Cold email deliverability checklist: land in the inbox, not spam

The best cold email in the world earns zero replies if it lands in spam. Deliverability is the unglamorous foundation under every outreach campaign, and most freelancers ignore it until their reply rate mysteriously craters. Here is a practical checklist to keep your emails landing in the inbox.

1. Use a separate sending domain

Never run cold outreach from your primary domain — if it gets flagged, your normal business email suffers too. Buy a close variant (e.g. a .co or "get-[brand].com"), set up email on it, and use it for outreach only. Your main domain stays protected.

2. Authenticate: SPF, DKIM, DMARC

These three DNS records tell mailbox providers your email is legitimately from you. Without them you look like a spoofer and get filtered. Most email providers have a one-page guide to set them up — do all three before sending a single cold email. This is the single highest-impact deliverability step.

3. Warm up the domain

A brand-new domain that suddenly sends 100 emails a day screams spam. Warm it up over a few weeks: start with a handful of emails to engaged contacts, gradually increase volume, and get some replies. Many tools automate this. Skipping warm-up is the most common reason new senders land in spam.

# Source material
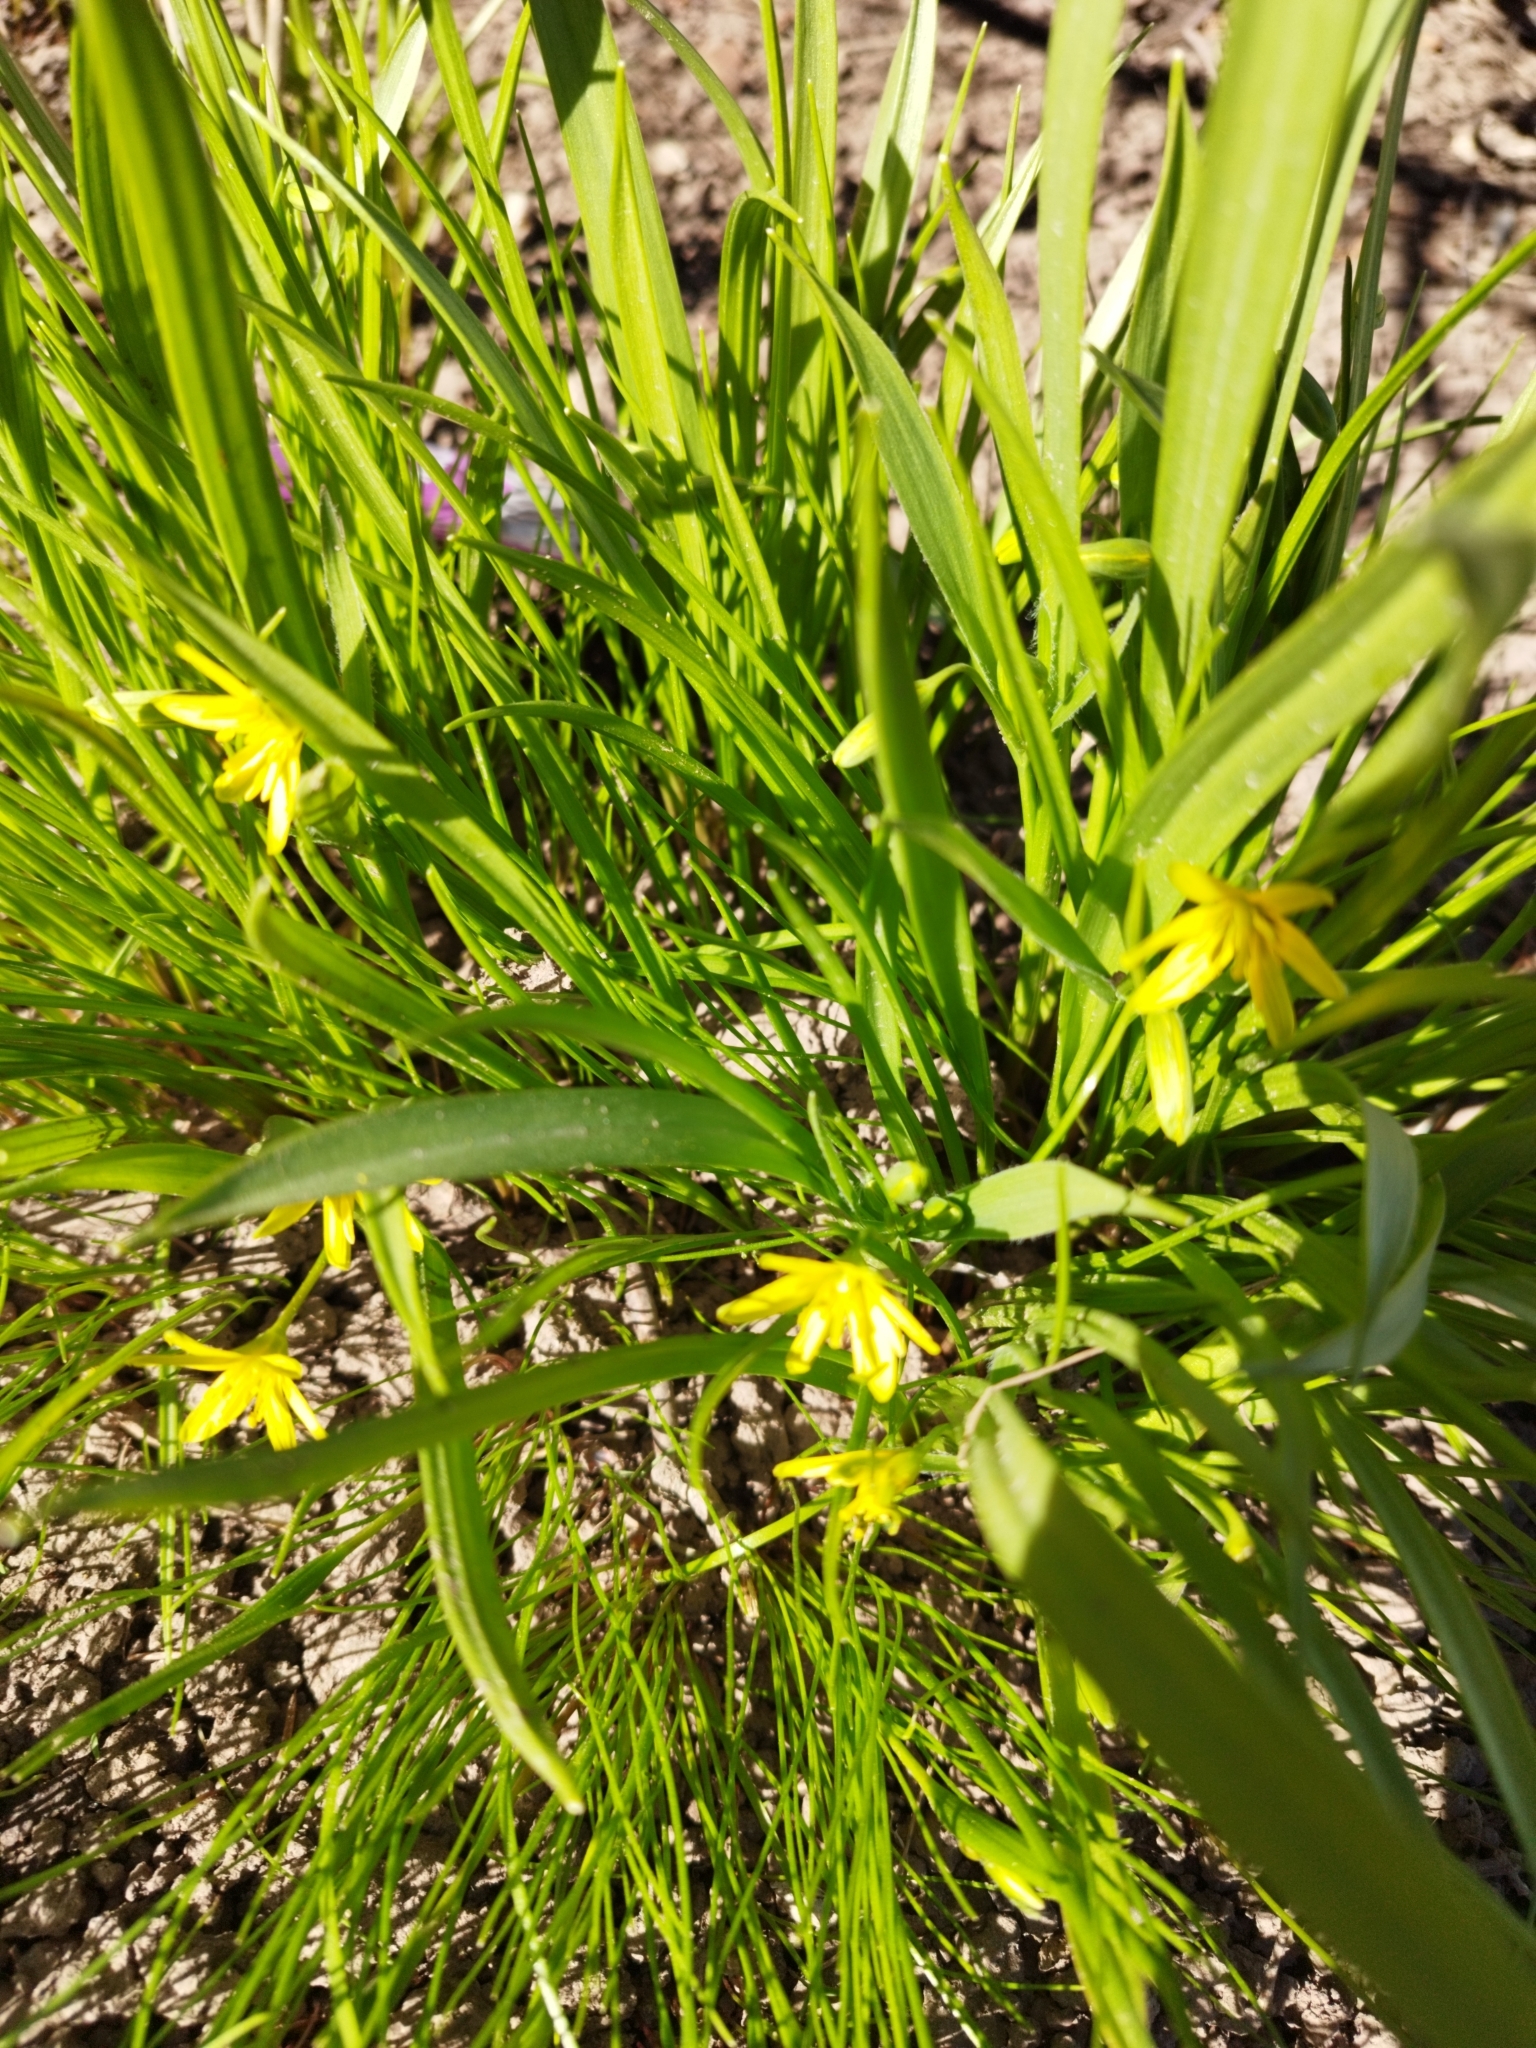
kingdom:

# Task prompt
Copy word for word the stretch of the deliverability checklist that opens with the words containing "Never run cold" and closes with "domain stays protected.".

# Solution
Never run cold outreach from your primary domain — if it gets flagged, your normal business email suffers too. Buy a close variant (e.g. a .co or "get-[brand].com"), set up email on it, and use it for outreach only. Your main domain stays protected.